Его беспокоило, что под гладкой поверхностью дружеских отношений с континентальными правительствами бушевало яростное море ненависти к России. Что «то государство, которое великое поколение 1813 года приветствовало с благодарным восторгом... удалось преобразовать в чудовище для большинства людей нашего времени... в какого-то людоеда XIX века». Пафос николаевского переворота совпал для Тютчева с идеями, среди которых он вырос в Мюнхене, тогдашнем центре европейской реакции, и объяснить этот грозный перелом в европейском общественном мнении казалось ему совершенно необходимым. (Читатель, я думаю, знает, что он начал свою дипломатическую карьеру в Баварии двадцатилетним юношей и прожил там два десятилетия.)
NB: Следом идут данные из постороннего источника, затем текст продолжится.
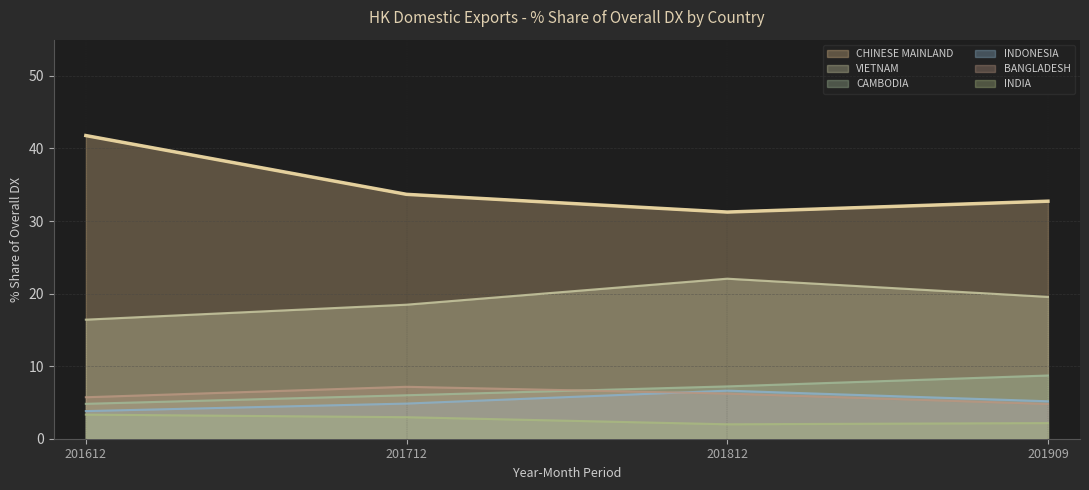

What value does the CHINESE MAINLAND series have at 201612?

41.8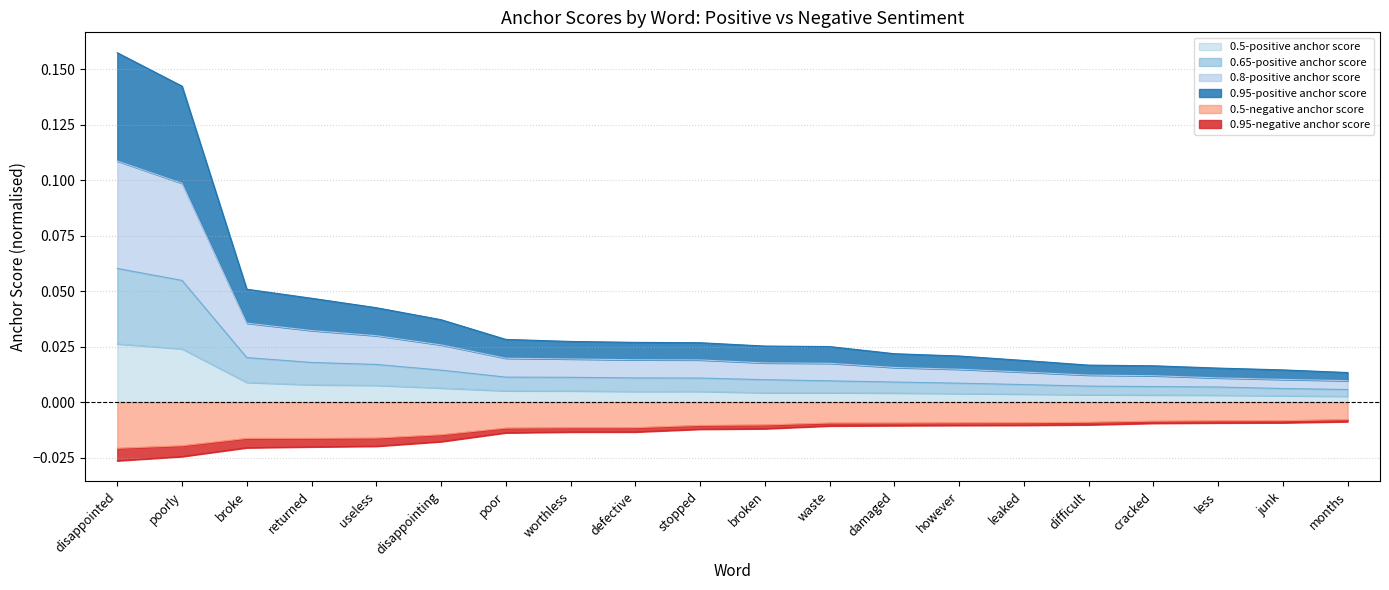

Between stopped and junk, which series saw the biggest shift?

0.95-positive anchor score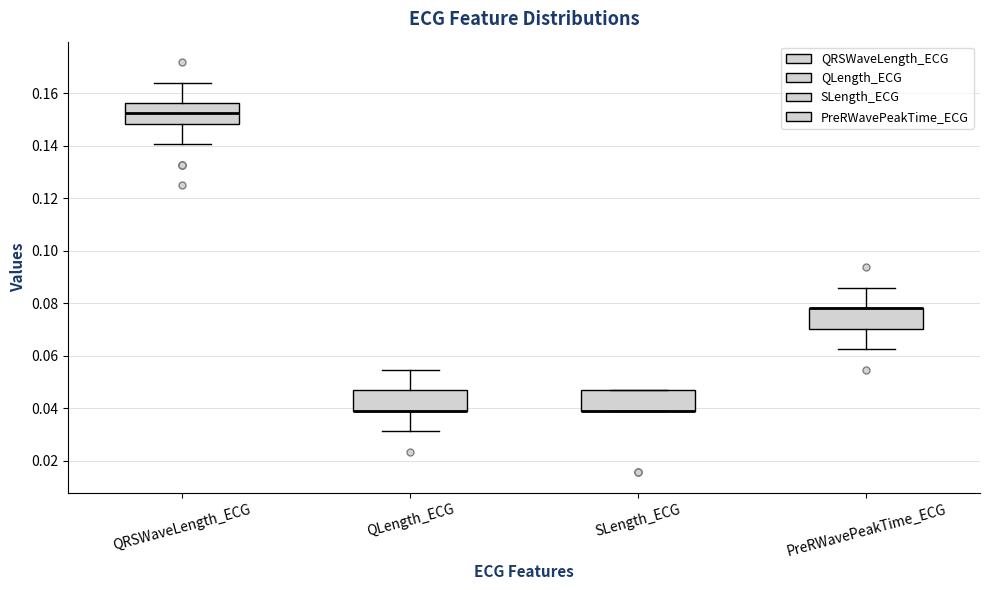

Reading left to right, transcribe this box plot: for each box, give where its median line is, the range the box spans, and where its two whiskers end, as read against the y-axis. The values are not printed on the chart, so give them approximately, as read against the axis.

QRSWaveLength_ECG: median 0.152, box 0.148 to 0.156, whiskers 0.140 to 0.164
QLength_ECG: median 0.040 (drawn on the box's lower edge), box 0.040 to 0.046, whiskers 0.032 to 0.054
SLength_ECG: median 0.040 (drawn on the box's lower edge), box 0.040 to 0.046, whiskers 0.040 to 0.046
PreRWavePeakTime_ECG: median 0.078 (drawn on the box's upper edge), box 0.070 to 0.078, whiskers 0.062 to 0.086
Разумеется, винил он в этом переломе, как было тогда модно и в Петербурге и в Мюнхене, «силы разрушения» или «стремление к разрушению», как он попеременно называл революцию. Силы эти уходили корнями, по его мнению, в средневековую историю западной цивилизации, живым воплощением их была для него Франция. Естественно, что последний советский биограф Тютчева, уже известный нам В. В. Кожинов, очень переживал как бы цензура не увидела в его герое «непримиримого противника революции как таковой». И поэтому он терпеливо объяснял, что Тютчев, собственно, восставал лишь «против сугубо буржуазного содержания революций 1789 и 1848 годов». Правда, вынужден был добавить Кожинов, «поэт почти не употребляет самого этого слова „буржуазный",» но конечно же, имел в виду именно «квинтэссенцию буржуазности ».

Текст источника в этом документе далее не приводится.